## Requirement
For the data below, report how many lines contain the string "علمي" and write nothing more.

[Entries taken from a collection]
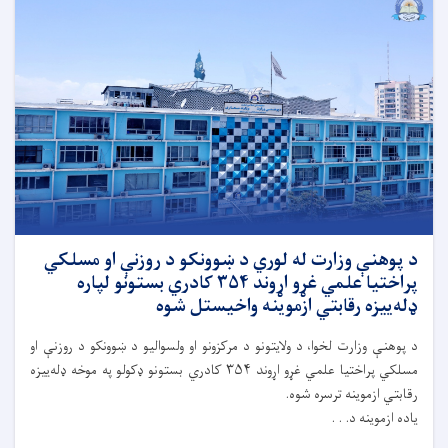
د پوهنې وزارت له لوري د ښوونکو د روزنې او مسلکي
پراختیا علمي غړو اړوند ۳۵۴ کادري بستونو لپاره
ډله‌ییزه رقابتي ازموینه واخیستل شوه
د پوهنې وزارت لخوا، د ولايتونو د مرکزونو او ولسواليو د ښوونکو د روزنې او
مسلکي پراختیا علمي غړو اړوند ۳۵۴ کادري بستونو ډکولو په موخه ډله‌ییزه
رقابتي ازموینه ترسره شوه.
ياده ازموینه د. . .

## Response area
2